## WORK INSTRUCTION
Go through the entries and copy every line that has the string "following" in it.

SOURCE RECORDS START

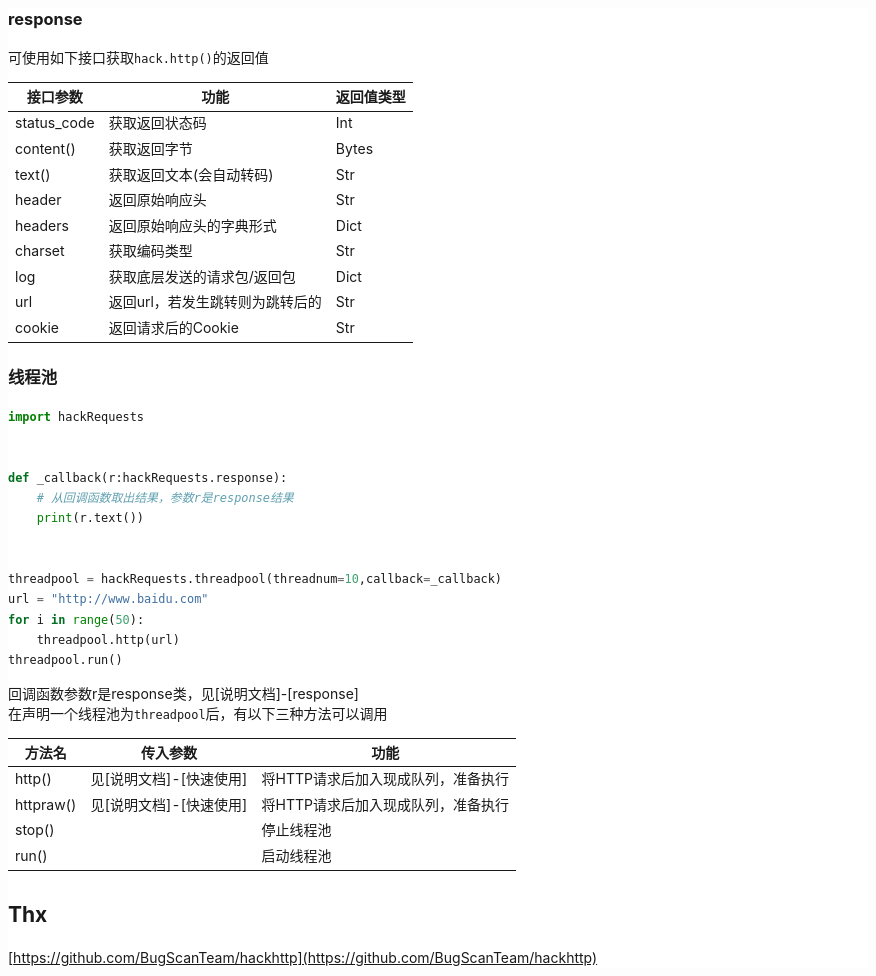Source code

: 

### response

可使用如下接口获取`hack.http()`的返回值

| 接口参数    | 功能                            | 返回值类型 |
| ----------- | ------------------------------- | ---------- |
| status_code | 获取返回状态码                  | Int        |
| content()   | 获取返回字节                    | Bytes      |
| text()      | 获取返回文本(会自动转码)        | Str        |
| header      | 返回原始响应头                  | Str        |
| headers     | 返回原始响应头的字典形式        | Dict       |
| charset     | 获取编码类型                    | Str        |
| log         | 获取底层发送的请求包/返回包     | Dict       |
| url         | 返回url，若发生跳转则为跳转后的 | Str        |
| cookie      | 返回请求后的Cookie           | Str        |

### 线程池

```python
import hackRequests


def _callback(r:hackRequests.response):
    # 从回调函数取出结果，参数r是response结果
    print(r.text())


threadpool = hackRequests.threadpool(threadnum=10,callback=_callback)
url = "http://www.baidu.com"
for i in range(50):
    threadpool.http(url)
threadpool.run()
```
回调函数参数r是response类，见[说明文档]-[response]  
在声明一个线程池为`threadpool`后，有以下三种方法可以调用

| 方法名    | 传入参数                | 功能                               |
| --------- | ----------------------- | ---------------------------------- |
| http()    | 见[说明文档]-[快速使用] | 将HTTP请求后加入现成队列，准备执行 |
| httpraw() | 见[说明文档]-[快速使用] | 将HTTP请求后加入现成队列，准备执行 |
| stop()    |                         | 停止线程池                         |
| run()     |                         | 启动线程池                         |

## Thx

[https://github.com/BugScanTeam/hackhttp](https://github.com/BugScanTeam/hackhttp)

SOURCE RECORDS END
SOURCE RECORDS START

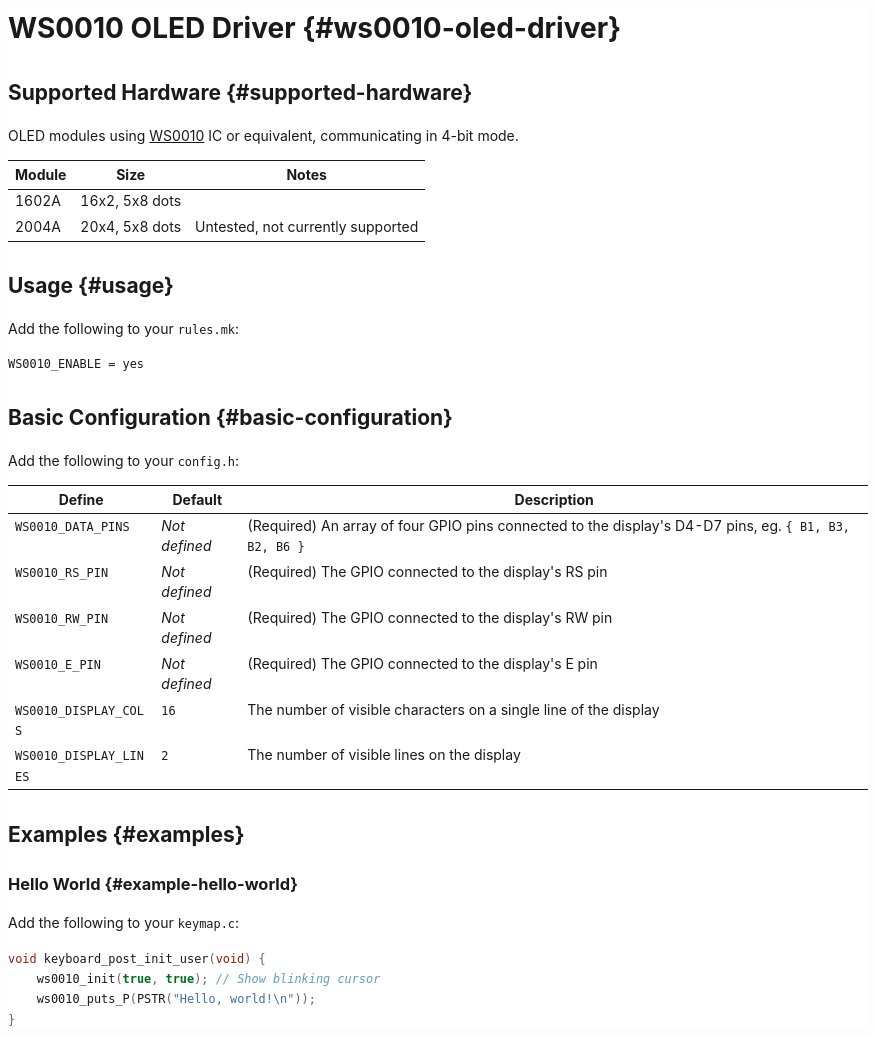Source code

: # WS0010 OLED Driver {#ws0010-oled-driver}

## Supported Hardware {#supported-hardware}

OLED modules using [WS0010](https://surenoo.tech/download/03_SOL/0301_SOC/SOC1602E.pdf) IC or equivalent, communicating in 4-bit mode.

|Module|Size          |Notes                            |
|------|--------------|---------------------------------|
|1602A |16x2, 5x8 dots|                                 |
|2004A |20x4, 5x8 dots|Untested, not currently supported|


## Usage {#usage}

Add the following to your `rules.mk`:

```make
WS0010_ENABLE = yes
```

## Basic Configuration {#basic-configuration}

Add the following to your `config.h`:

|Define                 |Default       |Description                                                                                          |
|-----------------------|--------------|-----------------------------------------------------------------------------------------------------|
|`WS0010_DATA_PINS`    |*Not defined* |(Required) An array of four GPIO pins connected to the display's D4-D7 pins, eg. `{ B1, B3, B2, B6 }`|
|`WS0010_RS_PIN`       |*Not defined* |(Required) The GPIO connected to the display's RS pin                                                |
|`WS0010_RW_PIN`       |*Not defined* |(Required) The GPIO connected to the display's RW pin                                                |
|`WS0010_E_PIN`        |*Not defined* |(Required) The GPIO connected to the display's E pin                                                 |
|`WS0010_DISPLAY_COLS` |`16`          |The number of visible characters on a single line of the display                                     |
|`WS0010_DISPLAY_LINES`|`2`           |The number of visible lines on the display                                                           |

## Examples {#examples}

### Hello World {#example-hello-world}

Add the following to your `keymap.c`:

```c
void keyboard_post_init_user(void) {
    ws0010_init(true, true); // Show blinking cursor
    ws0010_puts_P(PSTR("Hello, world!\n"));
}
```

SOURCE RECORDS END

## EXERCISE ANSWER
Add the following to your `rules.mk`:
Add the following to your `config.h`:
Add the following to your `keymap.c`:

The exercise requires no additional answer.